Biomedicines. 2021 Jul 15;9(7):822. doi: 10.3390/biomedicines9070822.

Abstract

Monocrotaline selectively injures the lung's vascular endothelium and induces pulmonary arterial hypertension. The stable gastric pentadecapeptide BPC 157 acts as a prototype cytoprotective agent that maintains endothelium, and its application may be a novel therapy. Besides, BPC 157 prevents and reverses thrombosis formation, maintains platelet function, alleviates peripheral vascular occlusion disturbances, and has anti-arrhythmic and anti-inflammatory effects. Monocrotaline-induced pulmonary arterial hypertension in rats (wall thickness, total vessel area, heart frequency, QRS axis deviation, QT interval prolongation, increase in right ventricle systolic pressure and bodyweight loss) can be counteracted with early or delayed BPC 157 therapy. After monocrotaline (80 mg/kg subcutaneously), BPC 157 (10 μg/kg or 10 ng/kg, days 1-14 or days 1-30 (early regimens), or days 14-30 (delayed regimen)) was given once daily intraperitoneally (last application 24 h before sacrifice) or continuously in drinking water until sacrifice (day 14 or 30).
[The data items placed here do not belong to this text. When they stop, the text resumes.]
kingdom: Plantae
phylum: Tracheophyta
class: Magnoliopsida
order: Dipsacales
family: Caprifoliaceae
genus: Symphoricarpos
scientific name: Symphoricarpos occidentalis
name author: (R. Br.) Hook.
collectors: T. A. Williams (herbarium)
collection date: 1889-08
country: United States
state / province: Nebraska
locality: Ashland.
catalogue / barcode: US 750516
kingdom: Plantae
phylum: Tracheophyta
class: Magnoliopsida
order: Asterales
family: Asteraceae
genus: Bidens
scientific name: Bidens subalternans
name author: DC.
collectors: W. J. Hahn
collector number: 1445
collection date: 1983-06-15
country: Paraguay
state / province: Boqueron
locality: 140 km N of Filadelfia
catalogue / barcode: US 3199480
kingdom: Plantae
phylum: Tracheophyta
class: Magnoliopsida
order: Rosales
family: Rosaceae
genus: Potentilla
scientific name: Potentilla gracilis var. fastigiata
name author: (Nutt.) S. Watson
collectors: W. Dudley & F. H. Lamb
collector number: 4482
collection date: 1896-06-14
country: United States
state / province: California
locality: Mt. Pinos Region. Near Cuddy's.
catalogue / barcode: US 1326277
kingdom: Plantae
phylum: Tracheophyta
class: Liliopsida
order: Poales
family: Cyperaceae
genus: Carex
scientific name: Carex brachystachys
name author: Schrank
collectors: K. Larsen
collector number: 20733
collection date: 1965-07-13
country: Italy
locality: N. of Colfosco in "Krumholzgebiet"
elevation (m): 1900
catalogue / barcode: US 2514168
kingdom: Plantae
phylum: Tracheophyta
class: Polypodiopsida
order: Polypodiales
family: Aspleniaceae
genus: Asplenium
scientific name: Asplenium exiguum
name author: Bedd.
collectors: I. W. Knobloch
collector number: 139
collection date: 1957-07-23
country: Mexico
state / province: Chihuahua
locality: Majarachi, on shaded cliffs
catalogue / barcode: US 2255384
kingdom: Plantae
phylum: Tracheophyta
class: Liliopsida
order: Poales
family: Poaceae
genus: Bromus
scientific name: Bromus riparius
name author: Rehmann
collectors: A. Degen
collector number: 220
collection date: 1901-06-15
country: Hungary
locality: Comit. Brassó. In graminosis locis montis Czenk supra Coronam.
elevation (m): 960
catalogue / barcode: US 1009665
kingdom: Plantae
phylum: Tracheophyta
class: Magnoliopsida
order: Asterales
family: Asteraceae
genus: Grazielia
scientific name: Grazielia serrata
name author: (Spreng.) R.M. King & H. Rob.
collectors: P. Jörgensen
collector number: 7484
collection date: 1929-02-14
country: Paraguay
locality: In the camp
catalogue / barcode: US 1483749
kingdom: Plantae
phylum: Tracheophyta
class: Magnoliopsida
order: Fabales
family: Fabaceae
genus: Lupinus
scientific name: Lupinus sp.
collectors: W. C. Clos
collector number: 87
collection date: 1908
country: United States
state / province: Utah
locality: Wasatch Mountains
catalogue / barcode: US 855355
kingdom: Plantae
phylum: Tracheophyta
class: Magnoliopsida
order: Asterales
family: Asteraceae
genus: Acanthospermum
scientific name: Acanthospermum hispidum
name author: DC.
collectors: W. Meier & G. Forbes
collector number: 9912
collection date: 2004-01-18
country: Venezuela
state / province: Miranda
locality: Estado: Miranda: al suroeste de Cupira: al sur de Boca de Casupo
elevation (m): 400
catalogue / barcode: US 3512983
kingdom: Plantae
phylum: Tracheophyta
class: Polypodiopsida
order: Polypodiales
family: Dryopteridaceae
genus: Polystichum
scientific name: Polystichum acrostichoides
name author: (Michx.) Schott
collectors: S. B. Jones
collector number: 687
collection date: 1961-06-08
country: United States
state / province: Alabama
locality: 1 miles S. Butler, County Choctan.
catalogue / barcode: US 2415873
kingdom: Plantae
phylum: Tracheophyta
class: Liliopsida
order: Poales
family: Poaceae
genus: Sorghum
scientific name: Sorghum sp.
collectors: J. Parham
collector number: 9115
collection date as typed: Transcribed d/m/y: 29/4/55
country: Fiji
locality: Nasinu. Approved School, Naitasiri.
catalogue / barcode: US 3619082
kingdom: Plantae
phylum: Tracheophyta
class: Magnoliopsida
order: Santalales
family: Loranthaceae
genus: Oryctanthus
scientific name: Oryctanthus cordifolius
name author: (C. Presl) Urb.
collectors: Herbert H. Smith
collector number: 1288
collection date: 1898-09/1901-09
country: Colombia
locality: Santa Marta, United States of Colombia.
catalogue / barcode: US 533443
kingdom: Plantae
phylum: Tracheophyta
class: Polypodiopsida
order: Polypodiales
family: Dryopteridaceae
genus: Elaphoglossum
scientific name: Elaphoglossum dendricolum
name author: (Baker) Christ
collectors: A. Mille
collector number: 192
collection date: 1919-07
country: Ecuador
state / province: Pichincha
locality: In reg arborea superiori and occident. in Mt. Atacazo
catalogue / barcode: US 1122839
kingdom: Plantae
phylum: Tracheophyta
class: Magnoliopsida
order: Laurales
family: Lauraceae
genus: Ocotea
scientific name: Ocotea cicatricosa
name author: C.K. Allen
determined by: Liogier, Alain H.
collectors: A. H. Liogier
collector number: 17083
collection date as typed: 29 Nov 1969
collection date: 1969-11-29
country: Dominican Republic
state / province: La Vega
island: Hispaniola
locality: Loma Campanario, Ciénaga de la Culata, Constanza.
Without therapy, the outcome was the full monocrotaline syndrome, marked by right-side heart hypertrophy and massive thickening of the precapillary artery's smooth muscle layer, clinical deterioration, and sometimes death due to pulmonary hypertension and right-heart failure during the 4th week after monocrotaline injection. With all BPC 157 regimens, monocrotaline-induced pulmonary arterial hypertension (including all disturbed parameters) was counteracted, and consistent beneficial effects were documented during the whole course of the disease. Pulmonary hypertension was not even developed (early regimens) as quickly as the advanced pulmonary hypertension was rapidly attenuated and then completely eliminated (delayed regimen). Thus, pentadecapeptide BPC 157 prevents and counteracts monocrotaline-induced pulmonary arterial hypertension and cor pulmonale in rats.

摘要

野百合碱选择性损伤肺血管内皮并诱发肺动脉高压。稳定的胃十五肽BPC 157作为一种维持内皮功能的细胞保护剂原型,其应用可能是一种新型治疗方法。此外,BPC 157可预防和逆转血栓形成,维持血小板功能,减轻外周血管阻塞紊乱,并具有抗心律失常和抗炎作用。早期或延迟给予BPC 157治疗可对抗野百合碱诱发的大鼠肺动脉高压(包括血管壁厚度、总血管面积、心率、QRS轴偏移、QT间期延长、右心室收缩压升高和体重减轻)。皮下注射野百合碱(80 mg/kg)后,每天一次腹腔注射(处死前24小时最后一次给药)或持续给予饮用水中直至处死(第14天或第30天)BPC 157(10 μg/kg或10 ng/kg,第1 - 14天或第1 - 30天(早期方案),或第14 - 30天(延迟方案))。未经治疗时,结果为完全的野百合碱综合征,其特征为右心肥大和毛细血管前动脉平滑肌层大量增厚、临床恶化,有时在注射野百合碱后第4周因肺动脉高压和右心衰竭死亡。采用所有BPC 157方案时,野百合碱诱发的肺动脉高压(包括所有紊乱参数)均得到对抗,且在疾病全过程中均记录到一致的有益效果。早期方案中肺动脉高压甚至未像晚期肺动脉高压那样快速发展,而晚期肺动脉高压迅速减轻然后完全消除(延迟方案)。因此,十五肽BPC 157可预防和对抗野百合碱诱发的大鼠肺动脉高压和肺心病。